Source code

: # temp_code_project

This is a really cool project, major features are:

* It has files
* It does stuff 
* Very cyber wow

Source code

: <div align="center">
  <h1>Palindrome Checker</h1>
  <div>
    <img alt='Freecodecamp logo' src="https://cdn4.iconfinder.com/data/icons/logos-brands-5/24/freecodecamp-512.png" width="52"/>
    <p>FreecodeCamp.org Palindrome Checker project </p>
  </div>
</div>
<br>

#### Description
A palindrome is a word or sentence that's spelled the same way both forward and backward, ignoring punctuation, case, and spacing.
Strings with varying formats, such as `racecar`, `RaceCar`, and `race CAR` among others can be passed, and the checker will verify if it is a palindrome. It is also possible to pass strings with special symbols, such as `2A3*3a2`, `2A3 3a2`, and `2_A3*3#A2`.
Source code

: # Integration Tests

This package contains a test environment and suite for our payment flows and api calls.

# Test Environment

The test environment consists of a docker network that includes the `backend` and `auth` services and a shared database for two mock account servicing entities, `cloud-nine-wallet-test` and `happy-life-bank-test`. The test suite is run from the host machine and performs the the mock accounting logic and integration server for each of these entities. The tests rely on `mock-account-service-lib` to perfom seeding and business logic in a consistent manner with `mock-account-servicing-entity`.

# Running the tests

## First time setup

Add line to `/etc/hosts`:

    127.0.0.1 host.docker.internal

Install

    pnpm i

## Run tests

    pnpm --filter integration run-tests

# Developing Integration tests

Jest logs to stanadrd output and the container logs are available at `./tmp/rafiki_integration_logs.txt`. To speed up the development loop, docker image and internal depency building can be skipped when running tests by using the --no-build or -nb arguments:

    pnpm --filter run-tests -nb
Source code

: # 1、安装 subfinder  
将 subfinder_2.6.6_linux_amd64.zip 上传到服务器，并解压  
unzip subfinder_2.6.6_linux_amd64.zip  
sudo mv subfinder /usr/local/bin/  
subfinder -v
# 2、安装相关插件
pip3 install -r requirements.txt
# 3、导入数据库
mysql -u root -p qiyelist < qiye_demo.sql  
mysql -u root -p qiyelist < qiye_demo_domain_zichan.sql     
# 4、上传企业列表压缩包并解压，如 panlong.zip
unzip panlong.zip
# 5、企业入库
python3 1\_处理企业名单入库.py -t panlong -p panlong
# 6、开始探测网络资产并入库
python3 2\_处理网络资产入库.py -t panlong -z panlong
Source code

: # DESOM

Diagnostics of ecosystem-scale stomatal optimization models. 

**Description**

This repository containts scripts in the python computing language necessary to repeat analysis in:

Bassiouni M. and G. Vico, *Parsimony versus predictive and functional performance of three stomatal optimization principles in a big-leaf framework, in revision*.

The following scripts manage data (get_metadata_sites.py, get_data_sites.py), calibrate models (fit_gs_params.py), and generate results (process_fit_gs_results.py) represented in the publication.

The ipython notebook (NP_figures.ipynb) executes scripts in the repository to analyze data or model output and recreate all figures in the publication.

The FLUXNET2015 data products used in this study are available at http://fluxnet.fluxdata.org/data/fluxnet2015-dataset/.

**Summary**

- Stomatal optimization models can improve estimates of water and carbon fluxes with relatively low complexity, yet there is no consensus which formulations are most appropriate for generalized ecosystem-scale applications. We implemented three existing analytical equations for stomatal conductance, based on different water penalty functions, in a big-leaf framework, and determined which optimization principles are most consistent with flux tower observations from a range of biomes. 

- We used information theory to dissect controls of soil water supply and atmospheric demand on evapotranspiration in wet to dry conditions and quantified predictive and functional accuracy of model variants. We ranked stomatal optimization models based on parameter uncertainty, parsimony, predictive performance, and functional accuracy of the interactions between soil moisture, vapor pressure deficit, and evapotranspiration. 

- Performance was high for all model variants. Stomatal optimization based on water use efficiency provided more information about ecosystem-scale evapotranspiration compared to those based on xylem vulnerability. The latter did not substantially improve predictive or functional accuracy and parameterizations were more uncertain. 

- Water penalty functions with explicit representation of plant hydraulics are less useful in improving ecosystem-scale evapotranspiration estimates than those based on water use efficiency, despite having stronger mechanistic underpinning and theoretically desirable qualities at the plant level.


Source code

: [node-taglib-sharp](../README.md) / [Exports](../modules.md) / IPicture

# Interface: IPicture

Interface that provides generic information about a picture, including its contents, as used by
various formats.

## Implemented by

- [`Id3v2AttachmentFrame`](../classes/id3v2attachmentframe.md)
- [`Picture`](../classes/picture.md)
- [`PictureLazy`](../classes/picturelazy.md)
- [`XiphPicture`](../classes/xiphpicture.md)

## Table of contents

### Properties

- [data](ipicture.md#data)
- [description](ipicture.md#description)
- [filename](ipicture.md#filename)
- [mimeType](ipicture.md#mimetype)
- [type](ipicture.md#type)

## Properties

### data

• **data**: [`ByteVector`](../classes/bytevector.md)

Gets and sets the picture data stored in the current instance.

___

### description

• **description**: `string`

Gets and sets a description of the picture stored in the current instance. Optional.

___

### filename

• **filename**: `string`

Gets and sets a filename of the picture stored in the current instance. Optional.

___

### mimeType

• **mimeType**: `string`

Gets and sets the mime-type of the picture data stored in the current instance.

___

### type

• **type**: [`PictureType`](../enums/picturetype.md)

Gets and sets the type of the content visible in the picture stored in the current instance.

■ **To do**
Copy all the data. Match it exactly.

■ **Answer box**
Source code

: # temp_code_project

This is a really cool project, major features are:

* It has files
* It does stuff 
* Very cyber wow

Source code

: <div align="center">
  <h1>Palindrome Checker</h1>
  <div>
    <img alt='Freecodecamp logo' src="https://cdn4.iconfinder.com/data/icons/logos-brands-5/24/freecodecamp-512.png" width="52"/>
    <p>FreecodeCamp.org Palindrome Checker project </p>
  </div>
</div>
<br>

#### Description
A palindrome is a word or sentence that's spelled the same way both forward and backward, ignoring punctuation, case, and spacing.
Strings with varying formats, such as `racecar`, `RaceCar`, and `race CAR` among others can be passed, and the checker will verify if it is a palindrome. It is also possible to pass strings with special symbols, such as `2A3*3a2`, `2A3 3a2`, and `2_A3*3#A2`.
Source code

: # Integration Tests

This package contains a test environment and suite for our payment flows and api calls.

# Test Environment

The test environment consists of a docker network that includes the `backend` and `auth` services and a shared database for two mock account servicing entities, `cloud-nine-wallet-test` and `happy-life-bank-test`. The test suite is run from the host machine and performs the the mock accounting logic and integration server for each of these entities. The tests rely on `mock-account-service-lib` to perfom seeding and business logic in a consistent manner with `mock-account-servicing-entity`.

# Running the tests

## First time setup

Add line to `/etc/hosts`:

    127.0.0.1 host.docker.internal

Install

    pnpm i

## Run tests

    pnpm --filter integration run-tests

# Developing Integration tests

Jest logs to stanadrd output and the container logs are available at `./tmp/rafiki_integration_logs.txt`. To speed up the development loop, docker image and internal depency building can be skipped when running tests by using the --no-build or -nb arguments:

    pnpm --filter run-tests -nb
Source code

: # 1、安装 subfinder  
将 subfinder_2.6.6_linux_amd64.zip 上传到服务器，并解压  
unzip subfinder_2.6.6_linux_amd64.zip  
sudo mv subfinder /usr/local/bin/  
subfinder -v
# 2、安装相关插件
pip3 install -r requirements.txt
# 3、导入数据库
mysql -u root -p qiyelist < qiye_demo.sql  
mysql -u root -p qiyelist < qiye_demo_domain_zichan.sql     
# 4、上传企业列表压缩包并解压，如 panlong.zip
unzip panlong.zip
# 5、企业入库
python3 1\_处理企业名单入库.py -t panlong -p panlong
# 6、开始探测网络资产并入库
python3 2\_处理网络资产入库.py -t panlong -z panlong
Source code

: # DESOM

Diagnostics of ecosystem-scale stomatal optimization models. 

**Description**

This repository containts scripts in the python computing language necessary to repeat analysis in:

Bassiouni M. and G. Vico, *Parsimony versus predictive and functional performance of three stomatal optimization principles in a big-leaf framework, in revision*.

The following scripts manage data (get_metadata_sites.py, get_data_sites.py), calibrate models (fit_gs_params.py), and generate results (process_fit_gs_results.py) represented in the publication.

The ipython notebook (NP_figures.ipynb) executes scripts in the repository to analyze data or model output and recreate all figures in the publication.

The FLUXNET2015 data products used in this study are available at http://fluxnet.fluxdata.org/data/fluxnet2015-dataset/.

**Summary**

- Stomatal optimization models can improve estimates of water and carbon fluxes with relatively low complexity, yet there is no consensus which formulations are most appropriate for generalized ecosystem-scale applications. We implemented three existing analytical equations for stomatal conductance, based on different water penalty functions, in a big-leaf framework, and determined which optimization principles are most consistent with flux tower observations from a range of biomes. 

- We used information theory to dissect controls of soil water supply and atmospheric demand on evapotranspiration in wet to dry conditions and quantified predictive and functional accuracy of model variants. We ranked stomatal optimization models based on parameter uncertainty, parsimony, predictive performance, and functional accuracy of the interactions between soil moisture, vapor pressure deficit, and evapotranspiration. 

- Performance was high for all model variants. Stomatal optimization based on water use efficiency provided more information about ecosystem-scale evapotranspiration compared to those based on xylem vulnerability. The latter did not substantially improve predictive or functional accuracy and parameterizations were more uncertain. 

- Water penalty functions with explicit representation of plant hydraulics are less useful in improving ecosystem-scale evapotranspiration estimates than those based on water use efficiency, despite having stronger mechanistic underpinning and theoretically desirable qualities at the plant level.


Source code

: [node-taglib-sharp](../README.md) / [Exports](../modules.md) / IPicture

# Interface: IPicture

Interface that provides generic information about a picture, including its contents, as used by
various formats.

## Implemented by

- [`Id3v2AttachmentFrame`](../classes/id3v2attachmentframe.md)
- [`Picture`](../classes/picture.md)
- [`PictureLazy`](../classes/picturelazy.md)
- [`XiphPicture`](../classes/xiphpicture.md)

## Table of contents

### Properties

- [data](ipicture.md#data)
- [description](ipicture.md#description)
- [filename](ipicture.md#filename)
- [mimeType](ipicture.md#mimetype)
- [type](ipicture.md#type)

## Properties

### data

• **data**: [`ByteVector`](../classes/bytevector.md)

Gets and sets the picture data stored in the current instance.

___

### description

• **description**: `string`

Gets and sets a description of the picture stored in the current instance. Optional.

___

### filename

• **filename**: `string`

Gets and sets a filename of the picture stored in the current instance. Optional.

___

### mimeType

• **mimeType**: `string`

Gets and sets the mime-type of the picture data stored in the current instance.

___

### type

• **type**: [`PictureType`](../enums/picturetype.md)

Gets and sets the type of the content visible in the picture stored in the current instance.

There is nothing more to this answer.